DOCUMENT EXCERPT:

──────────────────────────────

Hulk Hogan cut my friend in line at a barber shop. Not really a conversation but I imagine he was yelling something along the lines of "WHATCHA GONNA DO BROTHER WHEN THE HULKSTER HAS TO GET STYLED AND CUT BY SANDYYYYYY" -
2.
My grandfather owned a large scale electronics store, that often rented concert equipment. Prince's manager came in the store asking to be helped in front of all these people who were waiting in line. The manager was apparently so annoying that,... manager: HELLO isn't anyone going to help me? grandpa: there are plenty of people in line in front of you manager: yes, well I represent _prince_ grandpa: I don't care who Prince is, I'm the king. the end. -
3.

──────────────────────────────

RAW DATA:
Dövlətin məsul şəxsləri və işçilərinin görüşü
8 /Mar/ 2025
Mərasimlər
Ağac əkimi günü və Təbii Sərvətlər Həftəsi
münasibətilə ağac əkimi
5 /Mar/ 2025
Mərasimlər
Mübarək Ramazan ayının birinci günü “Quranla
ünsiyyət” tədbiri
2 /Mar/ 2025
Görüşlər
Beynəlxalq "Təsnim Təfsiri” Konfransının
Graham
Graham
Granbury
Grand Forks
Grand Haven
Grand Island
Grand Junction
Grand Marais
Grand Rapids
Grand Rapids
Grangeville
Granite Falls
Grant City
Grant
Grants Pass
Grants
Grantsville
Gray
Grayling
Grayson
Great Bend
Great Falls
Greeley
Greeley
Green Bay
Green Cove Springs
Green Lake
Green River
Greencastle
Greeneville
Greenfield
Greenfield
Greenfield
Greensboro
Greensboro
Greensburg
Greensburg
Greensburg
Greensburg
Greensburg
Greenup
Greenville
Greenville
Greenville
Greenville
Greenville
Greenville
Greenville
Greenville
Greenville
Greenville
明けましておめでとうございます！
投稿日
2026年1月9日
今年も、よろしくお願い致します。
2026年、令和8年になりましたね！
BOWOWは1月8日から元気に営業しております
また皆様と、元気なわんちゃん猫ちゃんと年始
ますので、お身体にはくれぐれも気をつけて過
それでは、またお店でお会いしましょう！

──────────────────────────────

ACTIVITY A: Rewrite the records from their start through the line containing "ますので、お身体にはくれぐれも気をつけて過", replacing "Greenville" with "Greenwood" and keeping everything else unchanged.
ACTIVITY B: Extend the numbered list of celebrity encounter stories from where it stops.
The text and the records were taken from separate, unrelated sources.

EXERCISE RESPONSE A:
Dövlətin məsul şəxsləri və işçilərinin görüşü
8 /Mar/ 2025
Mərasimlər
Ağac əkimi günü və Təbii Sərvətlər Həftəsi
münasibətilə ağac əkimi
5 /Mar/ 2025
Mərasimlər
Mübarək Ramazan ayının birinci günü “Quranla
ünsiyyət” tədbiri
2 /Mar/ 2025
Görüşlər
Beynəlxalq "Təsnim Təfsiri” Konfransının
Graham
Graham
Granbury
Grand Forks
Grand Haven
Grand Island
Grand Junction
Grand Marais
Grand Rapids
Grand Rapids
Grangeville
Granite Falls
Grant City
Grant
Grants Pass
Grants
Grantsville
Gray
Grayling
Grayson
Great Bend
Great Falls
Greeley
Greeley
Green Bay
Green Cove Springs
Green Lake
Green River
Greencastle
Greeneville
Greenfield
Greenfield
Greenfield
Greensboro
Greensboro
Greensburg
Greensburg
Greensburg
Greensburg
Greensburg
Greenup
Greenwood
Greenwood
Greenwood
Greenwood
Greenwood
Greenwood
Greenwood
Greenwood
Greenwood
Greenwood
明けましておめでとうございます！
投稿日
2026年1月9日
今年も、よろしくお願い致します。
2026年、令和8年になりましたね！
BOWOWは1月8日から元気に営業しております
また皆様と、元気なわんちゃん猫ちゃんと年始
ますので、お身体にはくれぐれも気をつけて過

EXERCISE RESPONSE B:
I was at an Obama rally back in August of 2007. We were at Florida A&M, in a smallish gym. We had shaken Obama's hand and talked to him a bit, and ended up following him back behind the barricade, talking to him. He ended up hugging us and all this stuff, but security was not too keen on it so they asked us to move. Obama climbs up on the bleachers to take a picture with the band. Security ends up pushing me to move on the other side of the barricade (not hard, but it was crowded), and I fell forward. I reached up to grab the first thing to stop my fall. It was Barack Obama's a*s cheek. He laughed. -
4.
I swapped spit with Bill Murray. When I was a toddler we went to a Saint Paul Saints game. Bill Murray was there with a bunch of press for some reason that I am unaware of. He happened to encounter my mother holding me, and in a very Bill Murray way he took the pacifier out of my mouth and popped it into his mouth. The press laughed and I, apparently, in a huff, ripped it out of his mouth and put it back into mine. Ta-da. -
5.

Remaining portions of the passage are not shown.